## SELECTION
Power/Rangers, or Power Rangers: Unauthorized, is an American superhero fan short film directed and co-written by Joseph Kahn, produced by Adi Shankar and Jil Hardin, and co-written by James Van Der Beek and Dutch Southern. It was released on YouTube and Vimeo on  February 23, 2015.  It is based on the franchise of the same name.

Plot
After the Machine Empire defeats the Power Rangers and destroys the Megazord in battle, Earth's governments negotiate a truce with the Machine Empire and the Power Rangers are disbanded.

Years later, Rocky DeSantos, the second Red Ranger has defected to the Machine Empire, critical of Zordon's use of the Power Rangers as child soldiers, and now sports a prosthetic leg. While interrogating a restrained Kimberly Hart, the former Pink Ranger, about the location of Tommy Oliver, the former Green Ranger, he details the fates of the other Rangers in flashback:

Jason Lee Scott, Rocky's Red Ranger predecessor, was gunned down eight hours after marrying Kimberly, when Farkas Bulkmeier and Eugene Skullovitch seemingly revealed their location to a police force (later dying of a meth overdose and drowning, respectively).
Zack Taylor, the former Black Ranger, was an insatiable action junkie and "Hip Hop Kido" workout instructor who became a Machine Empire enforcer (seen taking down the North Korean Kim and his goons personally) before being murdered by an unknown assassin.
Billy Cranston, the former Blue Ranger, became an openly-gay trillionaire who ended up buying Lockheed Martin and was found dead of an apparent suicide.

Rejecting Rocky's claim that Tommy is hunting down the Rangers, Kimberly tells Rocky that she has not seen him since the funeral of Trini Kwan, the former Yellow Ranger, who died during the treaty negotiations. Rocky acknowledges that he already knew that; she is really being held as bait to lure out Tommy. Tommy arrives and kills the guards, entering into single combat against Rocky in a sword duel. When Rocky gains the upper hand, Kimberly shoots and kills him, but Tommy demands to know who she is, revealing that the real Kimberly died during the final battle years earlier. The fake Kimberly's façade crumbles to reveal Rita Repulsa, who killed all the others: she distracted Jason during the shootout and executed Zack and Billy with gunshots. Rita attempts to lure Tommy into her plan of world domination (noting that she created him) but he denies her, attacking her as the film ends.

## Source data
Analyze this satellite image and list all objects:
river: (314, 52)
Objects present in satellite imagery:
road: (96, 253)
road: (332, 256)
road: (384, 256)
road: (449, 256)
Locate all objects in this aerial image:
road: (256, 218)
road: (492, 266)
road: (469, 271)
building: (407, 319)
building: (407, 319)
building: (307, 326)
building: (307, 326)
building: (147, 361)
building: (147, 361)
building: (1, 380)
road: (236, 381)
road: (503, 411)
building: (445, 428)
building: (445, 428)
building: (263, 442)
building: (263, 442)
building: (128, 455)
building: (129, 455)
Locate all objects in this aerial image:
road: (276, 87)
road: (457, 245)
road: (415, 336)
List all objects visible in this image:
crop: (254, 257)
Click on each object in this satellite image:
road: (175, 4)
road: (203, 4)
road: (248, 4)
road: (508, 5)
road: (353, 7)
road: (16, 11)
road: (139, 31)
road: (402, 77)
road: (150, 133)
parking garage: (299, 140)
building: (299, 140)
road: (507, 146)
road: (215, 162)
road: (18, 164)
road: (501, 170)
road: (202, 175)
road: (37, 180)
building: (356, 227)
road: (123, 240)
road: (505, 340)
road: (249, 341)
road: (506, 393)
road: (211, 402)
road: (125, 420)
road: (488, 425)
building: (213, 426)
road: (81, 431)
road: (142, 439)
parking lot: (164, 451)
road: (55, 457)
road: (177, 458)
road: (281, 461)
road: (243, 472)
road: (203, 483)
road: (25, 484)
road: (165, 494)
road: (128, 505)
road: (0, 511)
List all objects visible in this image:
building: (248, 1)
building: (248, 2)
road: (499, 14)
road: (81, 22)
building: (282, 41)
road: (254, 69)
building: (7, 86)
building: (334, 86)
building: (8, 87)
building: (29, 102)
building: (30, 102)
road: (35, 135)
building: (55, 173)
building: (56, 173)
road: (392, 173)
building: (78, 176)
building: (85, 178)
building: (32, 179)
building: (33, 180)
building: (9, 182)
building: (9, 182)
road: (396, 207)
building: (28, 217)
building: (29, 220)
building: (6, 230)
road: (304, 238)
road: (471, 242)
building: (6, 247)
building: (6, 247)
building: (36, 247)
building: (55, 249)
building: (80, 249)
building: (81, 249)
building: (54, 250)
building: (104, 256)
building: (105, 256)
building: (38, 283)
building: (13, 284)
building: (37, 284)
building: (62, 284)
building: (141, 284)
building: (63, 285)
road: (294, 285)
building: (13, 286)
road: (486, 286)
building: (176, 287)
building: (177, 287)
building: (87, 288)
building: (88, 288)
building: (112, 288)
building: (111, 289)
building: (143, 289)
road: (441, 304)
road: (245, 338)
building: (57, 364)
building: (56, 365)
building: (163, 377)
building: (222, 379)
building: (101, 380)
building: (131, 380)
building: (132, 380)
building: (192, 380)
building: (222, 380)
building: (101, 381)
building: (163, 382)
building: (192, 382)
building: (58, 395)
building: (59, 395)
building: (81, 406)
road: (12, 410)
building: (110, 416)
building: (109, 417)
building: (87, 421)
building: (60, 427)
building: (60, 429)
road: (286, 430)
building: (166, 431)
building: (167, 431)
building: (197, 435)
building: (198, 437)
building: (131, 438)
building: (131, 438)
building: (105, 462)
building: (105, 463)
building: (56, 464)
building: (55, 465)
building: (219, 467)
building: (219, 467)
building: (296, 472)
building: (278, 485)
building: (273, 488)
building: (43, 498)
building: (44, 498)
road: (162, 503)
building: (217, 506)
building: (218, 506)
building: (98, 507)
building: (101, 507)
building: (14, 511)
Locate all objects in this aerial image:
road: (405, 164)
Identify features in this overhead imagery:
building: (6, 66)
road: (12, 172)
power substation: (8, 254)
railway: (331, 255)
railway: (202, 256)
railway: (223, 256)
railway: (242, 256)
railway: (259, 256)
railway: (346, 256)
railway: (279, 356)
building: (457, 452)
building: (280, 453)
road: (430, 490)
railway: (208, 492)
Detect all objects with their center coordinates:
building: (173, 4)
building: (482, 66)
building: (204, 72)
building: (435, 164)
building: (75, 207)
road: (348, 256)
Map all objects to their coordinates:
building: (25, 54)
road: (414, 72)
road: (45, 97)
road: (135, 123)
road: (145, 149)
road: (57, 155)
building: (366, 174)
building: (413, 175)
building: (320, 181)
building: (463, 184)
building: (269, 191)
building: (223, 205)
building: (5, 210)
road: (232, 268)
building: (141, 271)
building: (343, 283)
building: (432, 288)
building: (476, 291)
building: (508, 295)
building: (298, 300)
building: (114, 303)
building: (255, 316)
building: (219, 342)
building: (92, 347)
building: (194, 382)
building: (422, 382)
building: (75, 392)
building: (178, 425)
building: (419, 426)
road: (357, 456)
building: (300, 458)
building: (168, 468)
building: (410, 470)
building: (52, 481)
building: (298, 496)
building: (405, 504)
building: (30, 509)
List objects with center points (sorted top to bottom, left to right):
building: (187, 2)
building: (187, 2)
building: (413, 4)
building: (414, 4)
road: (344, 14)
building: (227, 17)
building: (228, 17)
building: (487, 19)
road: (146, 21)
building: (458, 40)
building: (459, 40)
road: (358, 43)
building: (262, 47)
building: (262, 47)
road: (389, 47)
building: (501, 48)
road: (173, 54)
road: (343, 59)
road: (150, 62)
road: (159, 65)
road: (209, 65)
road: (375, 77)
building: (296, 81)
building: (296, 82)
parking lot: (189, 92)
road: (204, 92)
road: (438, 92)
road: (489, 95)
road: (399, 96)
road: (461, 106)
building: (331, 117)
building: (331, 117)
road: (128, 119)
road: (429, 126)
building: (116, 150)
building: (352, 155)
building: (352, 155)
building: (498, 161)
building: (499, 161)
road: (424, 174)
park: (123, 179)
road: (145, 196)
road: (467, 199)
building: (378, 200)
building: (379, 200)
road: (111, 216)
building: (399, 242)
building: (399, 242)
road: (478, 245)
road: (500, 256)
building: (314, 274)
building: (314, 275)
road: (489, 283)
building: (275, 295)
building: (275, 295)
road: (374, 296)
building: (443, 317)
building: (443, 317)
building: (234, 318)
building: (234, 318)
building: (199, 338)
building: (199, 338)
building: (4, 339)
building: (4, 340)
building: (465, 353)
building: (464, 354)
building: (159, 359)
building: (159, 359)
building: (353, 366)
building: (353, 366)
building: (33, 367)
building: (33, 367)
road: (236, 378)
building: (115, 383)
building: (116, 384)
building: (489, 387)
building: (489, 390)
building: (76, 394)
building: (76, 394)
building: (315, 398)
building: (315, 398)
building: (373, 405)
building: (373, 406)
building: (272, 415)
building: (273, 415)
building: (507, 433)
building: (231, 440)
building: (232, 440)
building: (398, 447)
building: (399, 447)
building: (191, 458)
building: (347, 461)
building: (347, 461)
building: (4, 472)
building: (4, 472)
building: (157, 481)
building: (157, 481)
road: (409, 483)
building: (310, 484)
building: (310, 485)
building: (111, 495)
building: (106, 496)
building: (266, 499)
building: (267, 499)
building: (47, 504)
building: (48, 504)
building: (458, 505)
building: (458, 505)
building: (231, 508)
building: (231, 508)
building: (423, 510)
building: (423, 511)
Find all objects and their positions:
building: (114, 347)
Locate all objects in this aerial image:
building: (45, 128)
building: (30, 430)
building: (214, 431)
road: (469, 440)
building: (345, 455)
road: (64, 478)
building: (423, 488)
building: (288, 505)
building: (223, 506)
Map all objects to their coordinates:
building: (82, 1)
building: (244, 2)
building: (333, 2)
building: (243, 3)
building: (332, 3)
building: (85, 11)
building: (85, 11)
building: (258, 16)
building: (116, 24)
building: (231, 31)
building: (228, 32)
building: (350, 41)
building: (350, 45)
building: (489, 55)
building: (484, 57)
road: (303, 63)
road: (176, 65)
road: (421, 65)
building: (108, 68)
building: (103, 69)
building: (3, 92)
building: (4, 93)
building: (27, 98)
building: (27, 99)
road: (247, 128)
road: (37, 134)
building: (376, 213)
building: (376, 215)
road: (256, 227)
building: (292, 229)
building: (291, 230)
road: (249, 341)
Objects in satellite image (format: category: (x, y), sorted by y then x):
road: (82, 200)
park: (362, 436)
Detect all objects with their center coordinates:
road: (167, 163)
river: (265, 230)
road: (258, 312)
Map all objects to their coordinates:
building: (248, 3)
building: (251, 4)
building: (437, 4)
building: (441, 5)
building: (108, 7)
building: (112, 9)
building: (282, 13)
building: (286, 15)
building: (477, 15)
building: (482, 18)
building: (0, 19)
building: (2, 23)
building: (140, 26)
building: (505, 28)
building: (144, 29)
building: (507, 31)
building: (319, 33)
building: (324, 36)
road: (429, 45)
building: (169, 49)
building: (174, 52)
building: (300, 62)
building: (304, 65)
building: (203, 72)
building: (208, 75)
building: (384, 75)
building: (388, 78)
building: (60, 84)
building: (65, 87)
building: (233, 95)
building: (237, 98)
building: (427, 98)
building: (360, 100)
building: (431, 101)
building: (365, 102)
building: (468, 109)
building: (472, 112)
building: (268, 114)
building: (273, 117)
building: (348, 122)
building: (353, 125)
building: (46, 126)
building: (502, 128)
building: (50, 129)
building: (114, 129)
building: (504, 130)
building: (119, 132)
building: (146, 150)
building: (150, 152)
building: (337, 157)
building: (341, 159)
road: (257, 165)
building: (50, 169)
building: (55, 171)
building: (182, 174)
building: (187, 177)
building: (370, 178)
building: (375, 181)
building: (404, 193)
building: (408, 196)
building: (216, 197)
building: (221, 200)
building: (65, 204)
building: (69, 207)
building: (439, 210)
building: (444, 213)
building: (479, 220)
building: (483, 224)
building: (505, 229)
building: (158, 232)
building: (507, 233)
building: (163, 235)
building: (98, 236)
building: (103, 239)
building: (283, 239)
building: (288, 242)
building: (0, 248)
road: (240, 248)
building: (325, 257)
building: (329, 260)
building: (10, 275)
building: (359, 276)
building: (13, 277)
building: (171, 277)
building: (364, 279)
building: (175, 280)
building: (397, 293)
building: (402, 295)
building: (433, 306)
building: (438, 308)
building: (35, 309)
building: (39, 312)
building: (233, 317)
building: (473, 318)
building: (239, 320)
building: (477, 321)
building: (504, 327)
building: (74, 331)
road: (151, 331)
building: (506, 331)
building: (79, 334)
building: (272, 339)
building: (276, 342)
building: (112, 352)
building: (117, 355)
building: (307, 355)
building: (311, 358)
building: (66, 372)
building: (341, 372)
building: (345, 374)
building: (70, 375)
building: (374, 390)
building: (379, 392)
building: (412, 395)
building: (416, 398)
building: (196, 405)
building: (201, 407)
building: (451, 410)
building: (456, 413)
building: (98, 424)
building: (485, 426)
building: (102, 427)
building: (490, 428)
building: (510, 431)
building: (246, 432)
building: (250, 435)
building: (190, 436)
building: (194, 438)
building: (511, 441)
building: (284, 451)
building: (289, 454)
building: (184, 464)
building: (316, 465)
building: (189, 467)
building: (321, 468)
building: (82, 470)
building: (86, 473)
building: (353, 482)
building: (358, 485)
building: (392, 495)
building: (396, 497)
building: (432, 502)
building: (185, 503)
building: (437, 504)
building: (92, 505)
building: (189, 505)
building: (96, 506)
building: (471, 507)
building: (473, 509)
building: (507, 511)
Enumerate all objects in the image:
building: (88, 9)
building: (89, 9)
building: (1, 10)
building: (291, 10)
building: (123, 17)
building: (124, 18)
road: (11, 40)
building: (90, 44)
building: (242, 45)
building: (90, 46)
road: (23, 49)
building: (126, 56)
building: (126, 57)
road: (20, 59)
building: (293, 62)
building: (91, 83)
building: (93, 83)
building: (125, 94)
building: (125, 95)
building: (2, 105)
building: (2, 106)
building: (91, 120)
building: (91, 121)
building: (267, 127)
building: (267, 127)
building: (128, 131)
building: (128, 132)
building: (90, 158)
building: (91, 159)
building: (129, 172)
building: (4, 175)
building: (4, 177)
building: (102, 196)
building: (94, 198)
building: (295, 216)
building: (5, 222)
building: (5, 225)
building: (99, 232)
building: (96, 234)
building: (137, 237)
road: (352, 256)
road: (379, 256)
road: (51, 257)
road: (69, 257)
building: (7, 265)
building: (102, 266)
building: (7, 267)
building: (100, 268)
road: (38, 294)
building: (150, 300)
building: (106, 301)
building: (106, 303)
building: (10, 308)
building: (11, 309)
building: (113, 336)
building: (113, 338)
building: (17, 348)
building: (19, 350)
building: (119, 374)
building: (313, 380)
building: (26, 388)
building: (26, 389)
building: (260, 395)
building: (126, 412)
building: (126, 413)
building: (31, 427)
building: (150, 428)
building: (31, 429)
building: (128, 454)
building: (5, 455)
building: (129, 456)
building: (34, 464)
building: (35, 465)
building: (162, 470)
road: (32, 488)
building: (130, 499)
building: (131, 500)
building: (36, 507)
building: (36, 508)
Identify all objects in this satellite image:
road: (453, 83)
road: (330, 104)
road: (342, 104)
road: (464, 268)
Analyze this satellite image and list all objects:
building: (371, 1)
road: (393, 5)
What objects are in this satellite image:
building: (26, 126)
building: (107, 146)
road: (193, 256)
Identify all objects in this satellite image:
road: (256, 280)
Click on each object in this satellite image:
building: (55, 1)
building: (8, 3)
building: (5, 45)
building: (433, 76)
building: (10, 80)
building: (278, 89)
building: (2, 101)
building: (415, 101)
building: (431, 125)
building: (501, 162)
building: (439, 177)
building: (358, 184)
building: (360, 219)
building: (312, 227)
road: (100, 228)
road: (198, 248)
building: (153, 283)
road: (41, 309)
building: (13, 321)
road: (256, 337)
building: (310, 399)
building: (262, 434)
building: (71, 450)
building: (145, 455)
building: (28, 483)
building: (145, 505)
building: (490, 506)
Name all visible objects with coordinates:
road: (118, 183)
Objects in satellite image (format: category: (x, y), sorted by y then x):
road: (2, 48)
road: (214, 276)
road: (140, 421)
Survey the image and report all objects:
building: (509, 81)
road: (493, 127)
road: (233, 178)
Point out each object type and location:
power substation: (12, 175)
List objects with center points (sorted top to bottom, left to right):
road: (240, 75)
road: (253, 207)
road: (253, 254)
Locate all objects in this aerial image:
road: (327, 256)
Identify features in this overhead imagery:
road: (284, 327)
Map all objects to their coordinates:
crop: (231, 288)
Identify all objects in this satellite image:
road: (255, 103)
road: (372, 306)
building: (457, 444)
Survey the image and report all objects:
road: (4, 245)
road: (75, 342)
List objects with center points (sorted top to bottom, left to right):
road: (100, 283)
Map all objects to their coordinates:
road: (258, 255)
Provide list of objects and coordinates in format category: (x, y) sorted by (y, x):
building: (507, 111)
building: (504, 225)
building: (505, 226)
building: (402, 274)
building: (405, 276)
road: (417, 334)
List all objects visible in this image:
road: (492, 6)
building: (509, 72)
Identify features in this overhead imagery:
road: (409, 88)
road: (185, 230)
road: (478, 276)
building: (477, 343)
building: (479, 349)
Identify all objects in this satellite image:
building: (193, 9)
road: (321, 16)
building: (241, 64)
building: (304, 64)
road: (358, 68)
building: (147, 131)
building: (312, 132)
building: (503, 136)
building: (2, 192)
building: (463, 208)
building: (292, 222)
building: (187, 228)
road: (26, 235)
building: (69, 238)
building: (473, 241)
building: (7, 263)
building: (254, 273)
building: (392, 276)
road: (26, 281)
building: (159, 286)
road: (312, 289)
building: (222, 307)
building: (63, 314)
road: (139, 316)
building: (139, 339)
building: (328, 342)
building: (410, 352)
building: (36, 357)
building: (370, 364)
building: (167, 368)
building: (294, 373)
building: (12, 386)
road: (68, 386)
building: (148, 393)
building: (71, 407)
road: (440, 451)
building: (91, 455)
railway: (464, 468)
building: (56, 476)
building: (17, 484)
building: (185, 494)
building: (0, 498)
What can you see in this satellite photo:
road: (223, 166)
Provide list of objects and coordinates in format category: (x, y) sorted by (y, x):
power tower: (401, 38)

## REQUIRED ACTIONS
**A.** Write out the records, beginning at their first line and stopping after the line that contains "road: (139, 31)".
**B.** Continue the article on the Power/Rangers fan film from the point where it stops.
The records have no connection to the text about the Power/Rangers fan film.

## RESPONSES FOR EACH TASK
**A.**
Analyze this satellite image and list all objects:
river: (314, 52)
Objects present in satellite imagery:
road: (96, 253)
road: (332, 256)
road: (384, 256)
road: (449, 256)
Locate all objects in this aerial image:
road: (256, 218)
road: (492, 266)
road: (469, 271)
building: (407, 319)
building: (407, 319)
building: (307, 326)
building: (307, 326)
building: (147, 361)
building: (147, 361)
building: (1, 380)
road: (236, 381)
road: (503, 411)
building: (445, 428)
building: (445, 428)
building: (263, 442)
building: (263, 442)
building: (128, 455)
building: (129, 455)
Locate all objects in this aerial image:
road: (276, 87)
road: (457, 245)
road: (415, 336)
List all objects visible in this image:
crop: (254, 257)
Click on each object in this satellite image:
road: (175, 4)
road: (203, 4)
road: (248, 4)
road: (508, 5)
road: (353, 7)
road: (16, 11)
road: (139, 31)

**B.**
Several of the plot points make references to real-life incidents in the original Power Rangers actors' lives:

David Yost, who played Billy, came out as gay after the series ended and was bullied by the original show's producers because of it, which caused him to leave the show and contemplate suicide.
Thuy Trang, who played Trini, died in an automobile accident in 2001; Jason David Frank, who played Tommy, was unable to attend Trang's funeral (as he was burying his then-recently deceased brother at the time).

Cast

Power Rangers
 James Van Der Beek as Rocky, the former Red Ranger
 Katee Sackhoff as Kimberly, the former Pink Ranger
 Russ Bain as Tommy, the former Green Ranger and White Ranger
 Gichi Gamba as Zack, the former Black Ranger
 Yves Bright as Billy, the former Blue Ranger
 Stevin Knight as Jason, the former Red Ranger
 Camilla Lim as Trini, former Yellow Ranger

Others
 Will Yun Lee as General Klank
 Tony Gomez as Bulk
 Matt D'Elia as Skull
 Bree Olson as Divatox
 Amia Miley as Scorpina
 Carla Perez as Rita
 Steffane Melanga as Cestria
 Adi Shankar as Billy's husband

Perez had previously played Rita Repulsa in the original series. She was the only cast member to reprise her role.

Release
The film was released on February 23, 2015. Two versions of the film were released; the version hosted on Vimeo included brief nudity not present in the YouTube version.

Reception by original cast
Members of the original Mighty Morphin Power Rangers  praised it, such as Austin St. John, Amy Jo Johnson and Steve Cardenas. Jason David Frank, the original Green Ranger, criticized the short film, thinking it was too violent and the fact the Power Rangers franchise is still being produced for children. However, he appreciated it on an "inner geek level".

Carla Perez, who played Rita Repulsa in Saban's American-filmed footage for Mighty Morphin Power Rangers and other television iterations (when the character was not portrayed through repurposed Japanese Super Sentai footage in which the character was played by Machiko Soga), made a brief appearance in this film as Rita.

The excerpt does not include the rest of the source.